Le parole del segretario generale della Nato Mark Rutte meritano più attenzione di quanta ne stiano ricevendo. Non per il consueto linguaggio diplomatico, ma per un’affermazione precisa: oltre 500 aerei statunitensi sarebbero decollati dalle basi americane presenti in Italia per sostenere l’operazione contro l’Iran.
Se questa dichiarazione corrisponde al vero, si apre una questione politica e istituzionale di enorme rilevanza.
Per giorni il governo italiano ha sostenuto che l’Italia non era coinvolta nelle operazioni offensive contro l’Iran e che non era stato autorizzato l’utilizzo delle basi sul territorio nazionale per attacchi diretti. Una posizione che aveva lo scopo evidente di rassicurare l’opinione pubblica e di mantenere il Paese formalmente fuori dal conflitto.
Le parole di Rutte raccontano però un’altra storia. Una storia nella quale l’Italia non appare come un osservatore esterno, ma come uno dei principali hub logistici e operativi dell’intera operazione militare americana. Cinquecento voli non sono un dettaglio tecnico. Non sono un episodio marginale. Sono un contributo massiccio, sistematico e strategicamente decisivo.
A questo punto le possibilità sono soltanto due.
La prima è che il governo italiano abbia autorizzato un impiego delle basi ben più esteso di quanto comunicato ai cittadini e al Parlamento. In questo caso il problema sarebbe politico, il Paese sarebbe stato coinvolto in un’operazione militare senza un’informazione trasparente e completa dell’opinione pubblica.
La seconda è che le dichiarazioni di Mark Rutte siano inesatte o quantomeno fuorvianti. Ma se fosse così, sarebbe dovere del governo italiano smentirle immediatamente e con chiarezza, perché non si tratta di un’interpretazione giornalistica, bensì delle parole del segretario generale dell’Alleanza Atlantica.
Il punto centrale non è essere favorevoli o contrari all’azione militare contro l’Iran. In una democrazia matura il problema non è il dissenso sulle scelte strategiche, ma la trasparenza con cui esse vengono assunte.

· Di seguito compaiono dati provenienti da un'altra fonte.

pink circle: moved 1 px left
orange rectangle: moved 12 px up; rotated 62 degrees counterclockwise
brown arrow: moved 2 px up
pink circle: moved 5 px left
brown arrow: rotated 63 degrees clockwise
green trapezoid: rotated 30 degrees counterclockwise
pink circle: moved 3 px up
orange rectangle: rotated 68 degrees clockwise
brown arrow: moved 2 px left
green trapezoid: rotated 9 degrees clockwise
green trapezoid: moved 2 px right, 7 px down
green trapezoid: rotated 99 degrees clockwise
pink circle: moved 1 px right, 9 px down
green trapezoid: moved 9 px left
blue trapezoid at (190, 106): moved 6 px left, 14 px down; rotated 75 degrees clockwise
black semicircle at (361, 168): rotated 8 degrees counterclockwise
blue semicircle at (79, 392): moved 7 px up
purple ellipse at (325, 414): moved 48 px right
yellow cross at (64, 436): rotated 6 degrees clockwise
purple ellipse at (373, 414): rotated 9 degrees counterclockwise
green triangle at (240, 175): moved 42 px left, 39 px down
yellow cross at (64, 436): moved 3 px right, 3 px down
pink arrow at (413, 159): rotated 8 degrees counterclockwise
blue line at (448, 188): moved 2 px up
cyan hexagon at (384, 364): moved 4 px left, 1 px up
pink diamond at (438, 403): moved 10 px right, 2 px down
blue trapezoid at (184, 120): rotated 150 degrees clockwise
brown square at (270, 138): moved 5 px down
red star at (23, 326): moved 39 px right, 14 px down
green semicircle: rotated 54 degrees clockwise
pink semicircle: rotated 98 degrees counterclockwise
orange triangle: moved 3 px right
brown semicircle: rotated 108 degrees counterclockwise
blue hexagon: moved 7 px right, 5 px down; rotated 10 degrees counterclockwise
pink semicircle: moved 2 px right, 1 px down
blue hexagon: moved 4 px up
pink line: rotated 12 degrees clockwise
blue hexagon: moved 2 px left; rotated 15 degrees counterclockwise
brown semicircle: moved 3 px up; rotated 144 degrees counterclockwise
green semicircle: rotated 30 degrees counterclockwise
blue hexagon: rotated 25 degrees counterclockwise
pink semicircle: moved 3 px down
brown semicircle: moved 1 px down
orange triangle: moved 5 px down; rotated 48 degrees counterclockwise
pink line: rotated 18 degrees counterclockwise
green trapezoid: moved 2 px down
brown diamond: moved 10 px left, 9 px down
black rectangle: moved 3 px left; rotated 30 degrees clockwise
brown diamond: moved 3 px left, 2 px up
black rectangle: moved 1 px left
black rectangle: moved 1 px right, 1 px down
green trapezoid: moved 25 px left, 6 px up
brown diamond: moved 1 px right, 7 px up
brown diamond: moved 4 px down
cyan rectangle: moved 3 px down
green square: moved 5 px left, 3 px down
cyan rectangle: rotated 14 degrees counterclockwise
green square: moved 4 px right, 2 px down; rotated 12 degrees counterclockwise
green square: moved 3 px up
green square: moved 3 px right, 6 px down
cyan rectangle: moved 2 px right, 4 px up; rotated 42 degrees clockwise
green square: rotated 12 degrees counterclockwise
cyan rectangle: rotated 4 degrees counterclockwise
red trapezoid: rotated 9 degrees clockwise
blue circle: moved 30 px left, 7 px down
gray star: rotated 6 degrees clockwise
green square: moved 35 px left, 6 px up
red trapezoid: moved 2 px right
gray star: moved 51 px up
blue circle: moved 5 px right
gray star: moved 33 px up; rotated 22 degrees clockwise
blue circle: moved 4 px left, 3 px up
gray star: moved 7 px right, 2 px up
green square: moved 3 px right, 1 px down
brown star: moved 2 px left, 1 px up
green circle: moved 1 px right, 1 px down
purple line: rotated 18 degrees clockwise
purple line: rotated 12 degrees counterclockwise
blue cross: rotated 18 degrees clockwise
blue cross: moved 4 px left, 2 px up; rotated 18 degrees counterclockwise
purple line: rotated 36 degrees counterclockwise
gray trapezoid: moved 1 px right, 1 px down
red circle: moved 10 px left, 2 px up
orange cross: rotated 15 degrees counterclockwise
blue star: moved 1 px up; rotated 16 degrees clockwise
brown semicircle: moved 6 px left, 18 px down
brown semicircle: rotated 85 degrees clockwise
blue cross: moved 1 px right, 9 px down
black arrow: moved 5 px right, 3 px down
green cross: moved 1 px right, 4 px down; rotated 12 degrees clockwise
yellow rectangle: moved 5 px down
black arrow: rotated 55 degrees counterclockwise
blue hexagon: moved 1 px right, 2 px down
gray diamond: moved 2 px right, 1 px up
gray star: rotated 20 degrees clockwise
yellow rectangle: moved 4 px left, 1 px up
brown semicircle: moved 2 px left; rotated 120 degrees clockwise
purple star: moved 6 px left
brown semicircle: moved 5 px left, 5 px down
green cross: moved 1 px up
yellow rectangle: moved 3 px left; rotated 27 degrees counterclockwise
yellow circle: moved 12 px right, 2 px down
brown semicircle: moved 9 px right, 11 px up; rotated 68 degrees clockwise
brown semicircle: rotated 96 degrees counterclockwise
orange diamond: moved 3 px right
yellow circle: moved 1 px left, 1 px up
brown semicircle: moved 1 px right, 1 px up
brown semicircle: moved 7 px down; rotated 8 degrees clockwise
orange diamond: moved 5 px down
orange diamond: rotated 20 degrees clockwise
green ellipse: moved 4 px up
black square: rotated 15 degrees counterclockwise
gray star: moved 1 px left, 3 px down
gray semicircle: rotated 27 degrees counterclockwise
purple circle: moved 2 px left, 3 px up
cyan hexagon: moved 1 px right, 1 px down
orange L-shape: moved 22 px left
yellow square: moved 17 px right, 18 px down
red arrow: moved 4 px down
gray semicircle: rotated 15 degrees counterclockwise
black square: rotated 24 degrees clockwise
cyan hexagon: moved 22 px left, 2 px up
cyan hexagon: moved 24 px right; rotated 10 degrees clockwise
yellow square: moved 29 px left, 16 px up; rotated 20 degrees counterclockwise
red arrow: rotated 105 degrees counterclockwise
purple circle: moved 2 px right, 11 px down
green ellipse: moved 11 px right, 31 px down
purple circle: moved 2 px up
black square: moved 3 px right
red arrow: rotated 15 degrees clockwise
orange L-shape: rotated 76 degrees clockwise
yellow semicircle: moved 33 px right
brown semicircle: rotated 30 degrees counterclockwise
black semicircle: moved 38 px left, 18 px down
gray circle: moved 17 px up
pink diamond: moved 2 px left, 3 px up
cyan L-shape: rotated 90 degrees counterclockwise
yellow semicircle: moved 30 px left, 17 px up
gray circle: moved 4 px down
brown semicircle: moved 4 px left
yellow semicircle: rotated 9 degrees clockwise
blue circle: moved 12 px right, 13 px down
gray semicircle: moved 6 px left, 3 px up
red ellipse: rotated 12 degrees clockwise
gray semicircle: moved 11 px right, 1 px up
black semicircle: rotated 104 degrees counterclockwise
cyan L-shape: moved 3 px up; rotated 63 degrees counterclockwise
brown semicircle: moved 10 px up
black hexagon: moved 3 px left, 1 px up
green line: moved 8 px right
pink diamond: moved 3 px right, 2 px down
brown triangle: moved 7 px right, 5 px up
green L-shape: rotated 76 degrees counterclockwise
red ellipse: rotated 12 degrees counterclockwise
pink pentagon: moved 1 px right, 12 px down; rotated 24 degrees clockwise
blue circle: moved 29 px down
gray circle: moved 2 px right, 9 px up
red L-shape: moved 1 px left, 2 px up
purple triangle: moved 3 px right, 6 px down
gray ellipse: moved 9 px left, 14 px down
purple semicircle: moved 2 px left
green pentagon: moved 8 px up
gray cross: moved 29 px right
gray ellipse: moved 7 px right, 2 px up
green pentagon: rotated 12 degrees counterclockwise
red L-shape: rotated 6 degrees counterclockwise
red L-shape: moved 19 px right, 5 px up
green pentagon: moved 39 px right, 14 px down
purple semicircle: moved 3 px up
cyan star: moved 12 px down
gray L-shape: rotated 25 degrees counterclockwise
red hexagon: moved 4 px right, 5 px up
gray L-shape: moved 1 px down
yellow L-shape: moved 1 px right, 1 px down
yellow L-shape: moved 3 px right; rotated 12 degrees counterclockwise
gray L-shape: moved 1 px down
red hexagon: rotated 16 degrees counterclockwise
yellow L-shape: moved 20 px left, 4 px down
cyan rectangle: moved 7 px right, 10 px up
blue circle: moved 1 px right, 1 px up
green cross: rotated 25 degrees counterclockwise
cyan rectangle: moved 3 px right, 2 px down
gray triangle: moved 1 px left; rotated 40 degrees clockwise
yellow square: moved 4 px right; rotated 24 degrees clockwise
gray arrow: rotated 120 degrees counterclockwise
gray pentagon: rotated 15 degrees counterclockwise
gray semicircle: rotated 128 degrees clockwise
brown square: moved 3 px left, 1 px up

Quando un alto rappresentante della Nato dichiara che dall’Italia sono partiti oltre 500 voli a supporto di un’operazione di guerra, i cittadini hanno il diritto di sapere quale sia la verità. Hanno il diritto di conoscere quali autorizzazioni siano state concesse, quali basi siano state utilizzate e quale ruolo abbia effettivamente svolto il nostro Paese.
La credibilità delle istituzioni si misura proprio in questi momenti. Non attraverso le dichiarazioni rassicuranti, ma attraverso la coerenza tra ciò che viene detto ai cittadini e ciò che accade realmente.
Per questo oggi la domanda non riguarda l’Iran, Washington o la Nato. La domanda riguarda Roma.
Se davvero oltre 500 aerei sono decollati dalle basi italiane per sostenere l’operazione americana, chi ha mentito agli italiani? Il governo o la Nato?
Su questo punto non possono esistere zone grigie. E il silenzio, più passa il tempo, rischia di diventare una risposta.